(Stored dataset items)

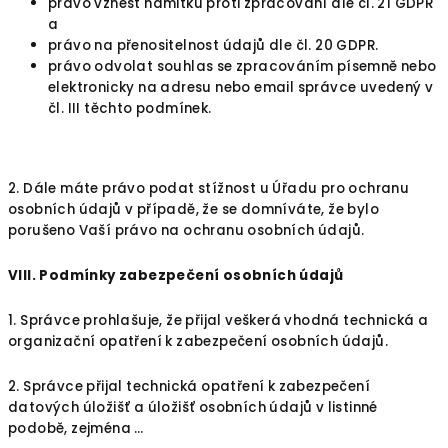
právo vznést námitku proti zpracování dle čl. 21 GDPR
a
právo na přenositelnost údajů dle čl. 20 GDPR.
právo odvolat souhlas se zpracováním písemně nebo
elektronicky na adresu nebo email správce uvedený v
čl. III těchto podmínek.
2. Dále máte právo podat stížnost u Úřadu pro ochranu
osobních údajů v případě, že se domníváte, že bylo
porušeno Vaší právo na ochranu osobních údajů.
VIII.
Podmínky zabezpečení osobních údajů
1. Správce prohlašuje, že přijal veškerá vhodná technická a
organizační opatření k zabezpečení osobních údajů.
2. Správce přijal technická opatření k zabezpečení
datových úložišť a úložišť osobních údajů v listinné
podobě, zejména …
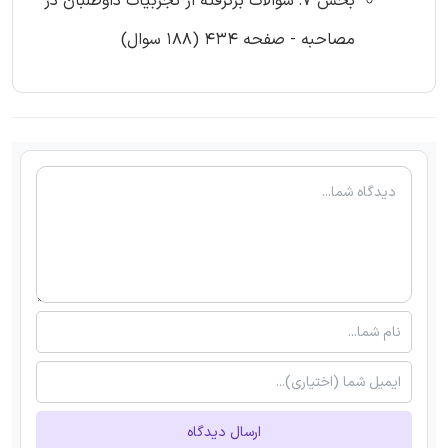
بخش 7: سوالات برگرفته از تجربیات داوطلبان در
مصاحبه - صفحه 434 (188 سوال)
ارسال دیدگاه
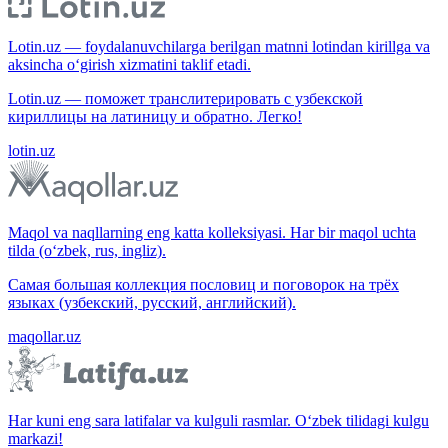
Lotin.uz — foydalanuvchilarga berilgan matnni lotindan kirillga va
aksincha o‘girish xizmatini taklif etadi.
Lotin.uz — поможет транслитерировать с узбекской
кириллицы на латиницу и обратно. Легко!
lotin.uz
Maqol va naqllarning eng katta kolleksiyasi. Har bir maqol uchta
tilda (o‘zbek, rus, ingliz).
Самая большая коллекция пословиц и поговорок на трёх
языках (узбекский, русский, английский).
maqollar.uz
Har kuni eng sara latifalar va kulguli rasmlar. O‘zbek tilidagi kulgu
markazi!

> Exercise prompt
Each line that contains the string "nebo" counts once; report how many such lines the entries have, giving only the number.

> Solution below
2